Jangan Lupakan Sejarah
Sementara itu, Gubernur Sumatera Syamsul Arifin sangat mendukung digelarnya acara pameran bersama ini. Karena nilai-nilai sejarah memang harus tetap dilestarikan, sehingga bisa dimaknai oleh setiap masyarakat dalam kehidupannya.
“Kami menyambut baik dan mendukung acara ini. Karena kita harus melestarikan sejarah dan nilai-nilai perjuangan kepada masyarakat agar dapat diteladani.
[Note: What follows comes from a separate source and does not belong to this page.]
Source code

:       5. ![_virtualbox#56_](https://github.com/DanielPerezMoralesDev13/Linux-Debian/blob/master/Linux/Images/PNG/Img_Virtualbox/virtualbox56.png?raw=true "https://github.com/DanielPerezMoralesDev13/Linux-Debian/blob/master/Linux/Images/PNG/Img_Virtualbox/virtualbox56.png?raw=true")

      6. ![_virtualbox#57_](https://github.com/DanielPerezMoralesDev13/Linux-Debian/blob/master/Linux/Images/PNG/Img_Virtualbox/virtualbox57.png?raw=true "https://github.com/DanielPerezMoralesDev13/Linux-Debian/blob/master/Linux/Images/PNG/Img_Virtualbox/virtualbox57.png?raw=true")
Kita harus ingat perkataan Bung Karno, Jas Merah, jangan sekali-kali melupakan sejarah,” jelas Syamsul Arifin dalam kata sambutannya yang dibacakan oleh Kadis Infokom Sumut Eddy Syofian.
Sejarah memang akan selalu memberikan pelajaran berharga bagi mereka yang mau belajar dan memahaminya. Karena dengan itu, kita dapat mengambil hikmah dari peristiwa-peristiwa yang terjadi pada masa lalu, sebagai pedoman untuk menapaki masa yang akan datang.
Oleh karena itu, Kepala Museum Negeri Sumut Sri Hartini juga berharap agar museum dapat mengajarkan tentang sejarah bangsa ini kepada masyarakat, terutama generasi muda. Karena para generasi muda inilah yang nantinya akan melanjutkan estafet pembangunan di Indonesia menuju ke arah yang lebih baik.
“Kita berharap, bagaimana museum ini bisa dicintai oleh para generasi muda. Karena generasi muda yang akan melanjutkan budaya dan sejarah bangsa ini. Melalui museum, kita akan mengenalkan bagaimana sejarah panjang keberadaan Indonesia,” ungkap Sri pula di sela-sela acara pembukaan pameran bersama tersebut.
Makanya tak heran jika Sri bersama panitia pelaksana begitu bangga menampilkan para pelajar SD Methodist 5 di hadapan para tamu-tamu dari luar daerah yang hadir. Lirik lagu Museum Di Hatiku yang dibawakan anak-anak itu begitu mengena di hati semua orang. Mengajak setiap orang untuk kembali belajar sejarah dari museum.